A questão do fuso horário é complicada. Essa mudança mexe com o metabolismo, com o humor, com o sono, com a digestão, com tudo. A gente perde a noção de tempo, especialmente quando se faz várias conexões para chegar ao destino. É tipo ônibus pinga-pinga, numa escala maior. Se na ida, horas são tragadas pelos diferentes fusos, na volta, elas são devolvidas, o que parece tornar a viagem mais longa ainda.

Felizmente, no nosso caso, foram voos sem turbulência, com exceção da reta final: de Campinas a Porto Alegre.
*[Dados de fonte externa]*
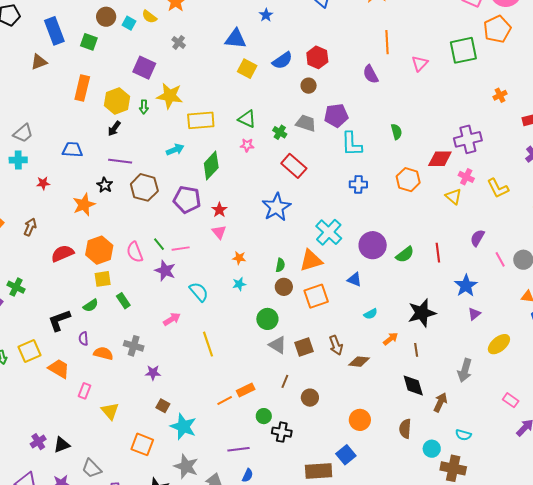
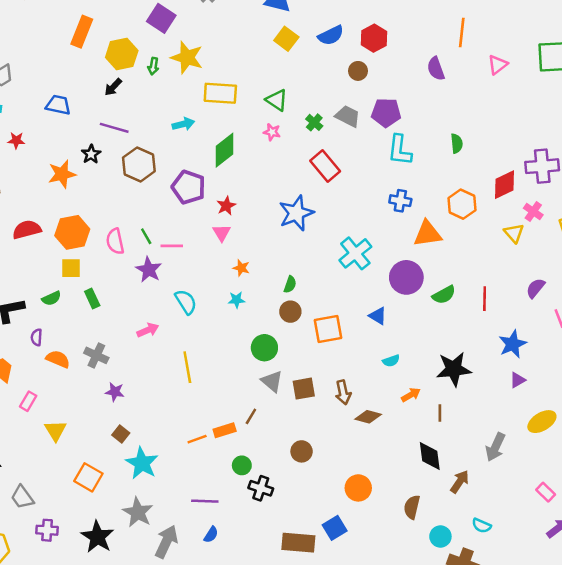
red diamond: (440, 159) -> (505, 185), turned -35
orange triangle: (311, 260) -> (428, 234), moved
brown line: (285, 381) -> (251, 416), moved

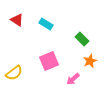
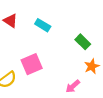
pink square: (49, 61) -> (32, 64), moved

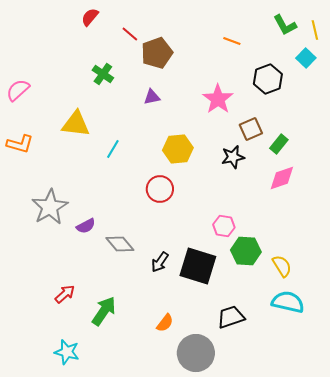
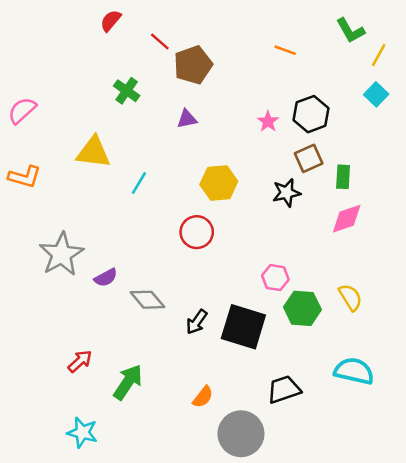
yellow line: (315, 30) -> (379, 55), moved, turned 42
cyan square: (306, 58) -> (376, 94), moved
black hexagon: (268, 79) -> (311, 114), moved
pink star: (218, 99) -> (268, 121), size x0.6
green rectangle: (279, 144) -> (343, 177), turned -36
yellow semicircle: (282, 266) -> (350, 297), moved

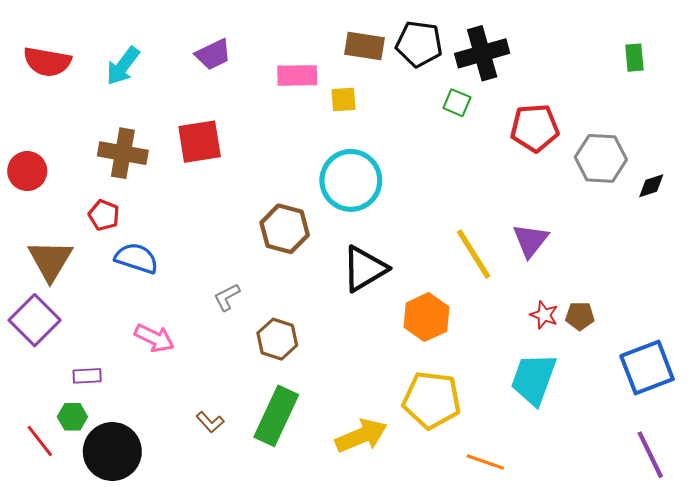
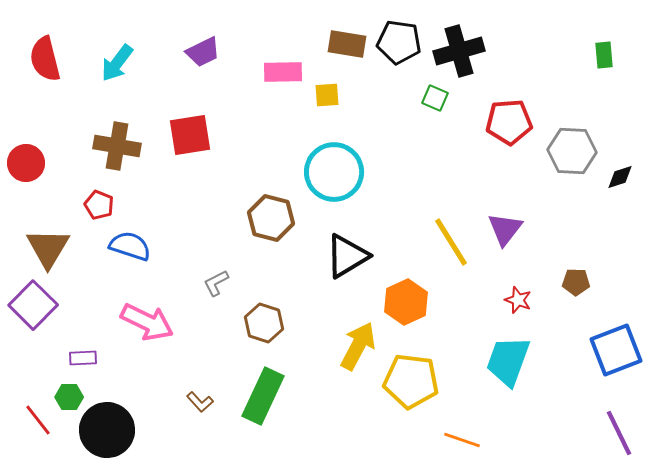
red semicircle: (47, 62) -> (45, 59), turned 66
brown pentagon: (580, 316) -> (576, 282), moved
pink arrow: (154, 338) -> (147, 322), size x1.4
yellow arrow: (361, 436) -> (358, 346), moved, turned -39

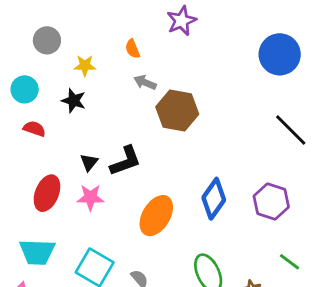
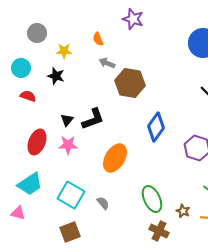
purple star: (182, 21) -> (133, 19), turned -30
blue diamond: (214, 199) -> (156, 127), moved
cyan trapezoid: (37, 252) -> (30, 184), turned -36

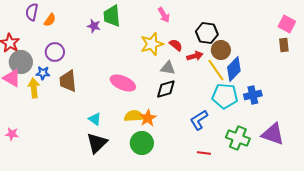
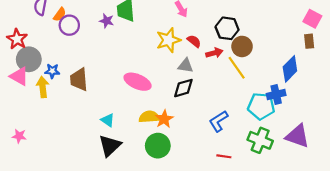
purple circle: (55, 52) -> (69, 25), moved
blue diamond: (234, 69) -> (290, 69), moved
cyan pentagon: (225, 96) -> (261, 106), moved

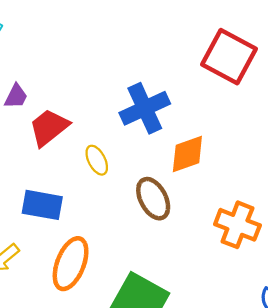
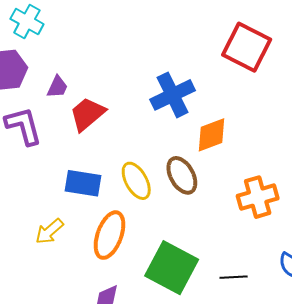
yellow ellipse: (97, 160) -> (136, 181), moved, size x1.4
orange cross: (237, 225) -> (258, 197), turned -36

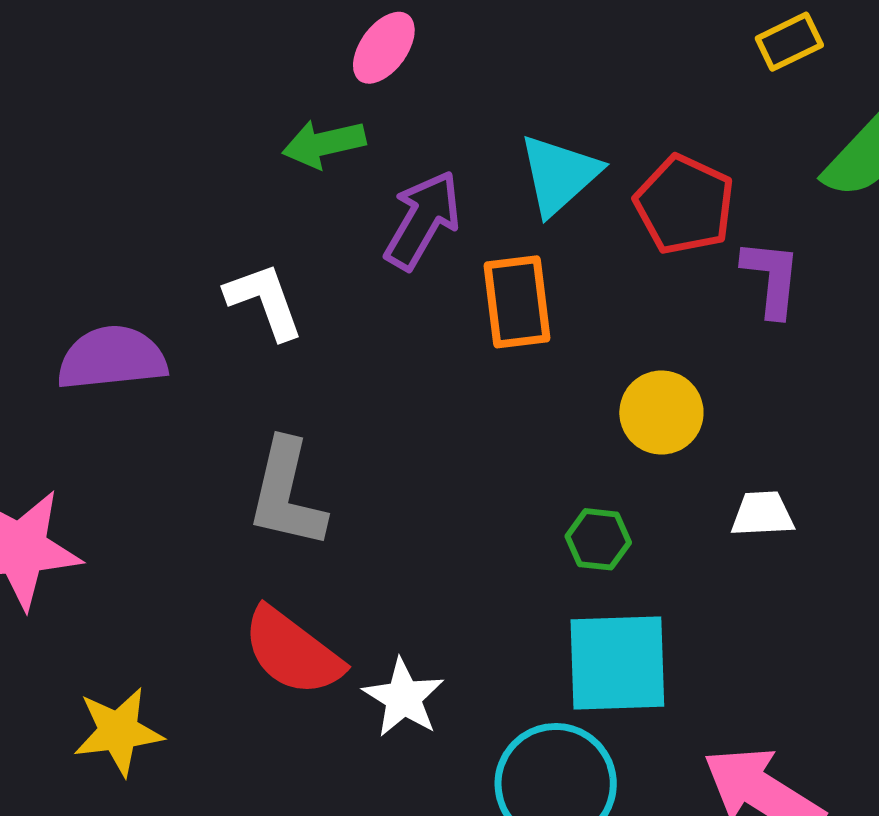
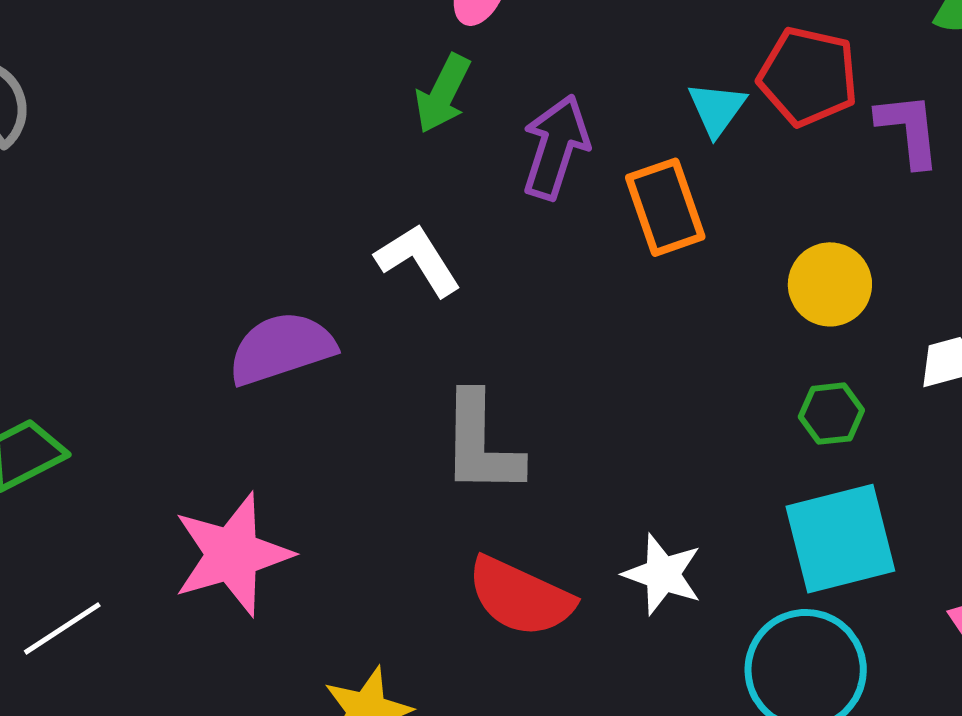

Dizem que o fenômeno é típico da colisão de duas correntes de ar, fria e quente, mas eu desconfio de que se trata de falta de manutenção das aerovias… Culpa do Bolsonaro, que não mandou fechar os buracos negros.  

Chegando em casa, passei dias com um pé em Nárnia, outro aqui. Pudera! Toda vez que ligava o ar condicionado, eram as turbinas do avião que estavam esquentando, e quando acionava o Air Fryer, dava-se a decolagem. Então fechava os olhos e me deixava levar pela sensação de estar nas alturas. Já a zona de turbulência aconteceu mesmo ao dirigir meu meio de transporte – ou o poder público ajeita os paralelepípedos acotovelados assimetricamente ou tenho de trocar os amortecedores do meu carrinho. O que não seria uma ideia totalmente maluca…

Voltando à viagem, não há como negar que Veneza é a cidade mais bela do mundo. Mas, mesmo num lugar tão especial, zoeiras acontecem.  Lembram quando falei da primeira lição, que era “não brinque com autoridades alfandegárias”? Pois a segunda emplacou com “não olhe para vendedores ambulantes, porque eles te fisgam e não te largam mais”.  

Pois então. Estávamos bebericando um cappuccino quando uma mulher imensa, ostentando uma tonelada de badulaques, percebeu a menina do meu olho pousada no azul de um colar. Ela veio com tudo, com seu sorriso grande, com sua simpatia desmedida e proposta indecorosa: quarenta e cinco euros. “No, no, no”, falei. De repente ela quis saber quanto eu pagaria. Ergui as duas mãos, pensando que a afastaria devido à discrepância de valores. Mas aquela figura bizarra permaneceu aí, baixando cada vez mais, até chegar aos dez euros que eu incautamente havia oferecido. Quando recusei – até porque as “pedras” eram de plástico – a simpatia dela virou agressão verbal.  No centro das atenções, fui socorrida pelo meu patrocinador, que “honrou a palavra”. A “terrorista” saiu resmungando alto e, com certeza, procurando outra turista ingênua pra aplicar o golpe.